Не отвечал всерьез и никогда не заходил в тупик.

Я был молодой.

Я жил с самим собой.

Был утонченный эстет, а стал — настоящий мужик.

Я пью пиво утром,

Работаю на химзаводе,

Смотрю ежедневно цветной телевизор,

Женат.

Коплю на машину,

Воспитываю наркомана,

Таскаю по улице злого бульдога — и дни мои быстро летят.

И мой сын тоже прост,

Хотя и не пошел в рост

И доводит до бесчувствия свою ненормальную мать.

Ему пятнадцатый год,

Он много курит и пьет,

Но в сложной ситуации может за себя постоять.

Он будет пить пиво утром,

Работать на химзаводе,

Смотреть ежедневно цветной телевизор,

Раз в год за границу летать.

Женится,

Купит машину,

Будет растить наркомана,

Таскать по улице злого бульдога…

И все повторится опять.

Дальше вступал хор:

Настоящий мужи-и-ик…

Настоящий мужи-и-ик…

Наконец нога поджила, наступил август, и я приковылял в институт — начались вступительные экзамены.

Первый — «творческий этюд» — сошел для меня благополучно, а на втором, на изложении, чуть не произошла катастрофа. Чтобы понять, почему я едва не срезался, нужно немного углубиться в мою биографию.
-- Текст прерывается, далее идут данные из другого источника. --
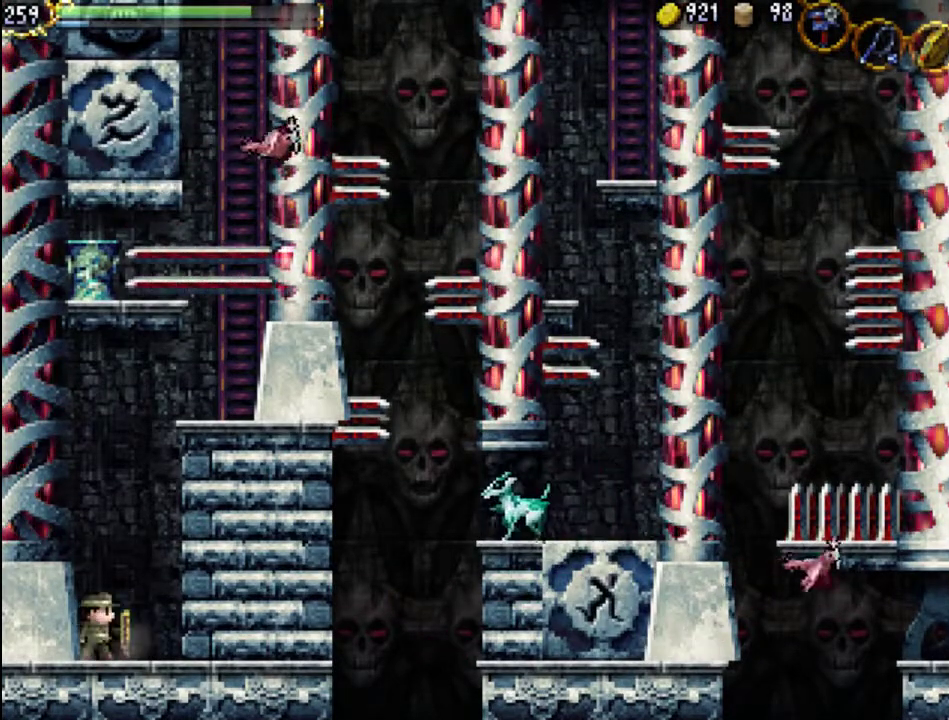
{"buttons": [], "events": []}
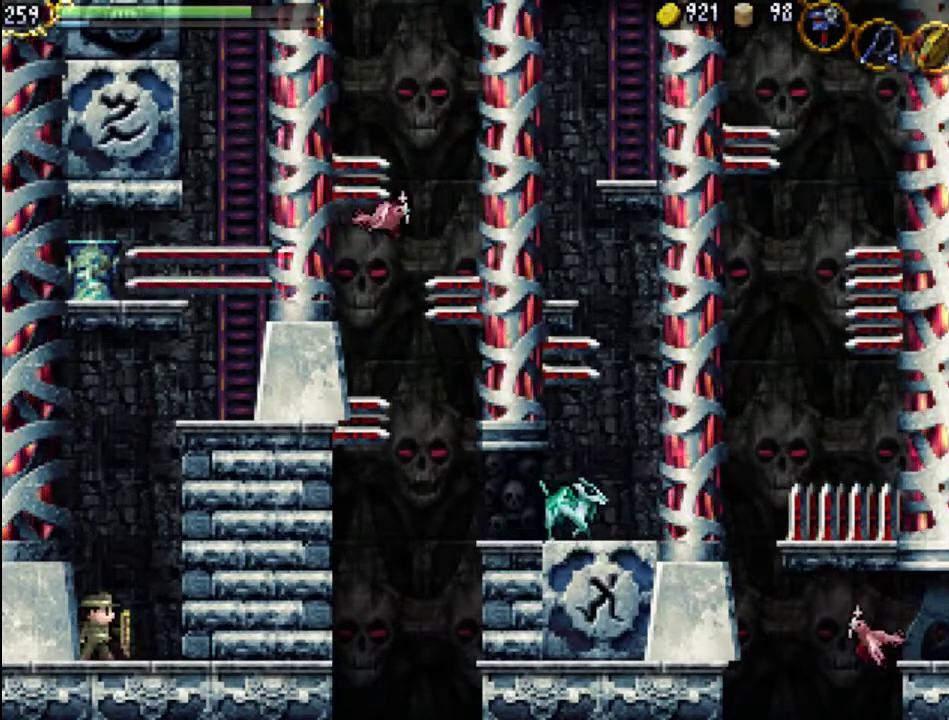
{"buttons": [], "events": []}
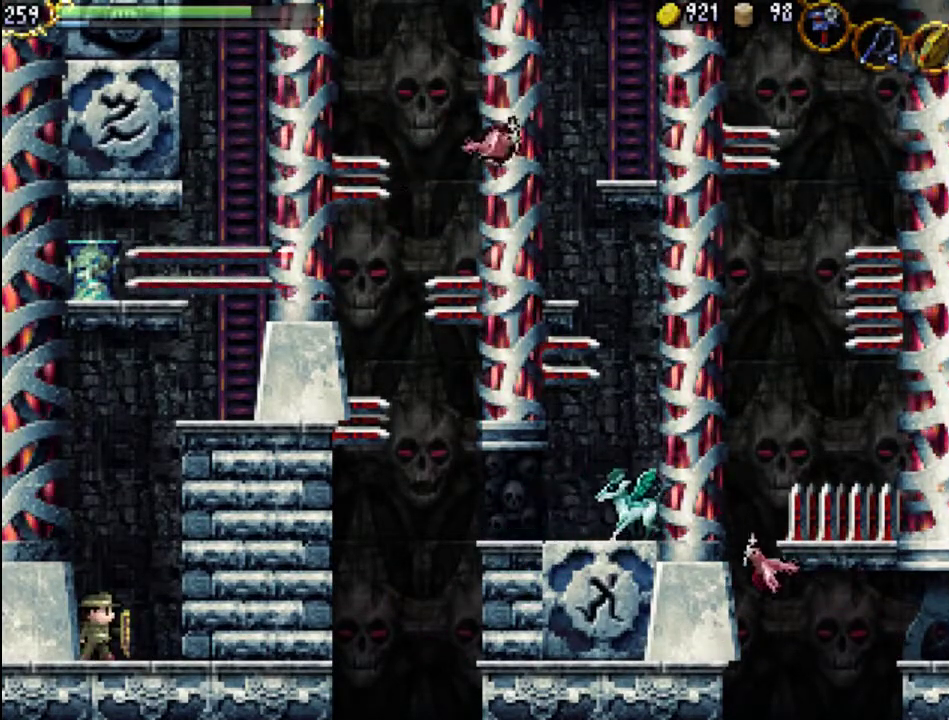
{"buttons": [], "events": []}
Я рос болезненным мальчиком, вечно под опекой мамы, не спускавшей с меня настороженно-влюбленного взгляда. Подросши и уже самостоятельно гуляя во дворе, каждые пятнадцать минут я должен был выбегать из-под деревьев на мамин крик — она громко, по имени звала меня с балкона. Контроль был тотальным. А там, где мама не могла сама присмотреть за мной, она просила об этом других. О, сколько драгоценных конфетных коробок было роздано учителям в школе! Зимой меня кутали, кажется, во все, что только оказывалось под рукой. Под штанишки надевались аж две пары теплых детских колготок, а под меховую шапку — пуховый бабушкин платок. Летом зорко берегли меня от сквозняков, активного солнца и немытых яблок. Но все же я ухитрялся наносить себе ущерб — прищемленные дверями пальцы, разбитые об асфальт коленки, проглоченные шарикоподшипники, кашель и насморк были верными спутниками моего, в общем-то, вполне счастливого советского детства. И странно: чем плотнее меня опекали, тем упрямее становился я, тем все более непримиримые формы принимало мое неповиновение. Колготки и подштанники снимались в школьном туалете, платок срывался с головы, как только я сворачивал за угол дома. Причесанные в парикмахерской волосы тут же взлохмачивались всей пятерней, а калорийный домашний обед тайком смывался в унитаз. Более серьезными были метаморфозы внутреннего «я»: видя, как с него сдувают пылинки, бузотер во мне негодовал, но в то же время чувствовал свою особость, исключительность. Годам к пятнадцати маме стало совершенно ясно, что я — подозрительная личность, себе на уме, опасный мечтатель и потенциальный маньяк.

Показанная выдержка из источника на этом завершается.